Tirant son matériau de cette histoire vraie ainsi que des
mémoires d’un bourreau flegmatique, calculant au centimètre près la bonne
longueur de corde pour que chacun des plus de 400 condamnés à mort (dont 200
criminels de guerre) dont il eut la charge mourût proprement et sans souffrir,
Didier Decoin nous livre un double récit poignant.
D’un côté, celui d’une pauvre fille, Ruth, violée à
répétition comme sa sœur aînée dès son enfance par un père aux allures
aristocratiques, violoniste sur un paquebot transatlantique. Une fille dont le
rapport aux hommes est à jamais dysfonctionnel, cherchant un alliage impossible
entre la recherche de la sécurité d’un père aimant, la poursuite du plaisir du
corps et l’attirance pour les éphèbes malsains. Une fille qui choisit, pourvue
d’un physique avantageux, de devenir une prostituée de luxe tout en recherchant
le grand amour qui la fait tomber sur ce que la gent masculine offre de
pire : un homme volage, violent, pervers, beau comme un dieu, pilote de
course, dépensier comme personne dont elle va tomber follement amoureuse avant
que de finir par l’assassiner, manipulée par un amant qu’elle n’aime pas mais
qui la finance, jaloux à en crever de l’autre qui fut, un temps, son meilleur
ami. Une histoire sordide où la classe ouvrière ne peut jouer que des instincts
les plus bas pour tenter de tirer parti de la classe bourgeoise ou dirigeante…

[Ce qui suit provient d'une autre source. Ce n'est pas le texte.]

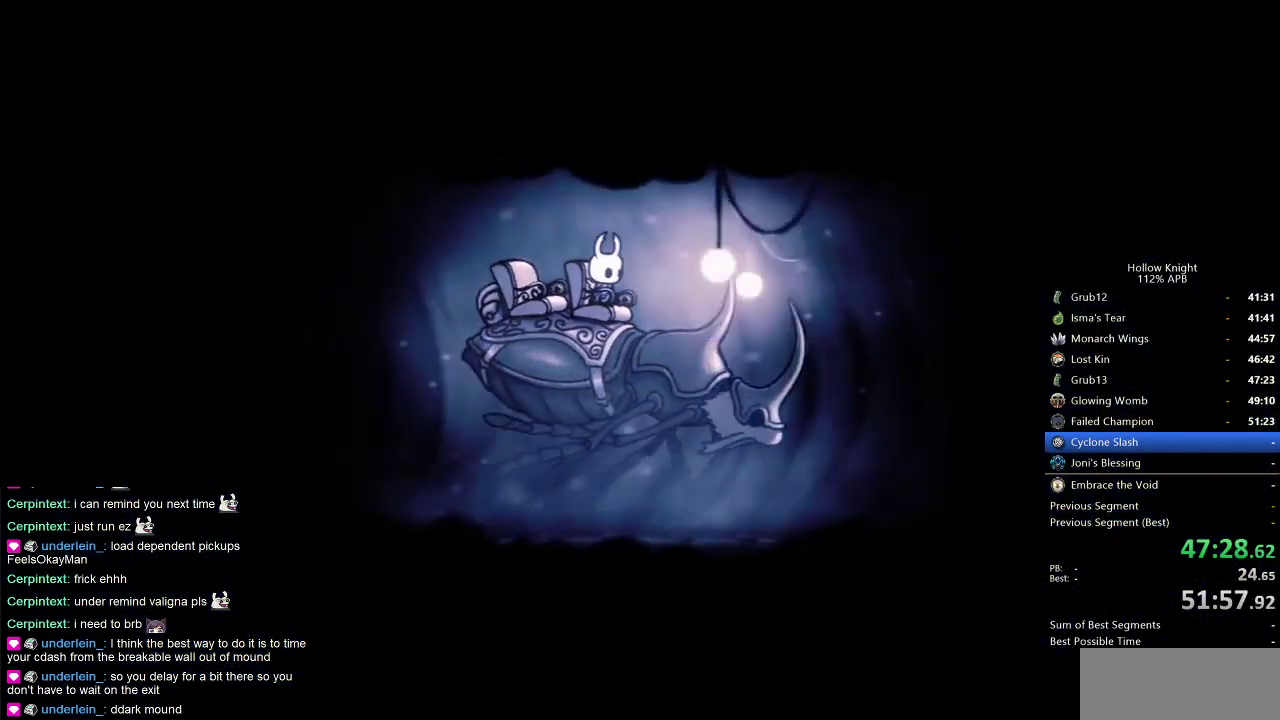
{"keys": ["dnail", "heal", "nail"], "events": [[50, "heal", "down"], [50, "nail", "up"], [100, "heal", "up"], [150, "nail", "down"], [184, "heal", "down"], [184, "jump", "down"], [184, "nail", "up"], [234, "heal", "up"], [234, "jump", "up"], [334, "heal", "down"], [334, "jump", "down"], [384, "heal", "up"], [384, "jump", "up"], [467, "heal", "down"], [467, "nail", "down"]]}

De l’autre, celui d’un bourreau nommé par le Maréchal
Montgomery lui-même, fils et petit-fils de bourreau dont tout le paradoxe est de
réaliser sa tâche de manière irréprochable, d’exercer le métier d’aubergiste
sans jamais accepter de commenter la moindre exécution tout en désirant
profondément, depuis qu’il eut à pendre une criminelle nazie de vingt-deux ans
au regard troublant, ne plus avoir à pendre de femmes.

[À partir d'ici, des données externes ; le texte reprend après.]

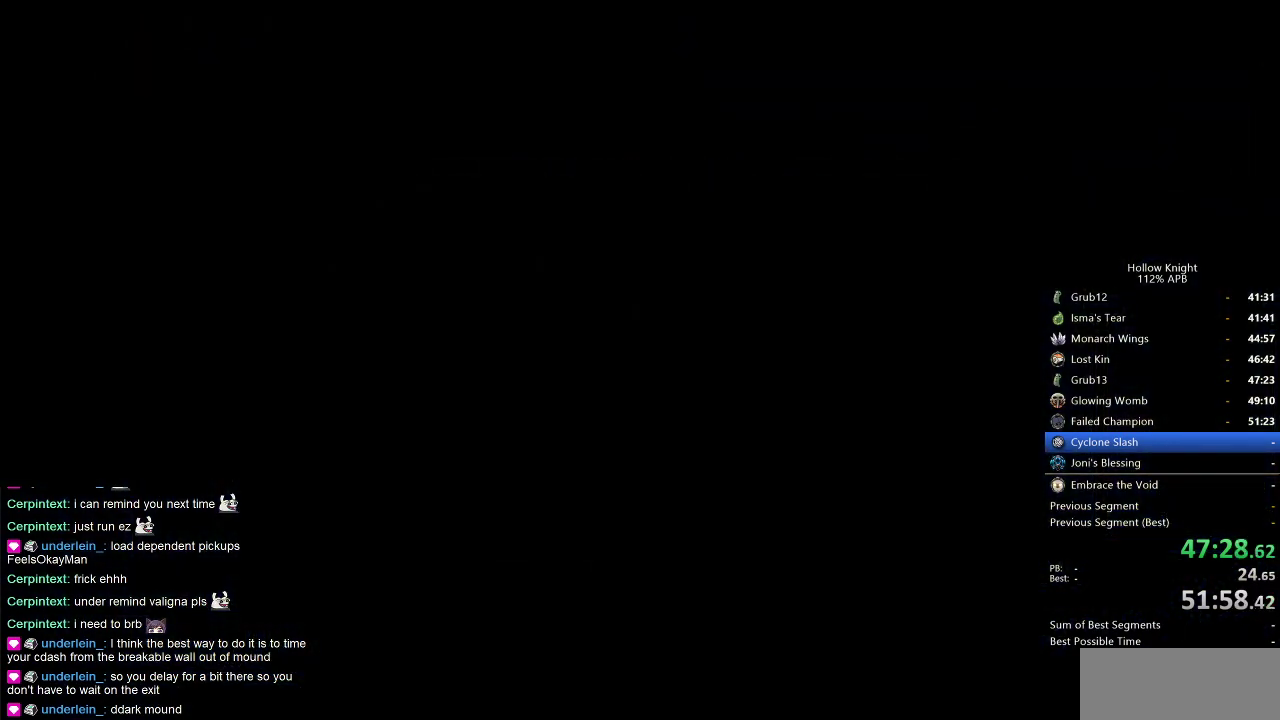
{"keys": ["down", "right"], "events": [[17, "dnail", "up"], [17, "heal", "up"], [17, "jump", "down"], [17, "nail", "up"], [67, "heal", "down"], [117, "dnail", "down"], [117, "jump", "up"], [150, "heal", "up"], [150, "nail", "down"], [200, "dnail", "up"], [200, "heal", "down"], [200, "nail", "up"], [250, "heal", "up"], [450, "down", "down"], [450, "left", "down"], [484, "left", "up"], [484, "right", "down"]]}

Didier Decoin met en balance, de façon fascinante, la façon
dont Ruth marche inexorablement vers son destin tandis que son futur bourreau
avance sur la voie du doute au point de se retirer à jamais après avoir expédié
la belle jeune femme, dont des dizaines de milliers de citoyens réclamaient la
grâce, ad patres.
Un beau livre amenant une fois de plus à réfléchir sur la
prédestination, la justice des hommes, le sens moral, les valeurs. Un livre
sobre et digne comme celles et ceux qui franchissent les derniers pas les menant
à la potence, quels que soient leurs crimes.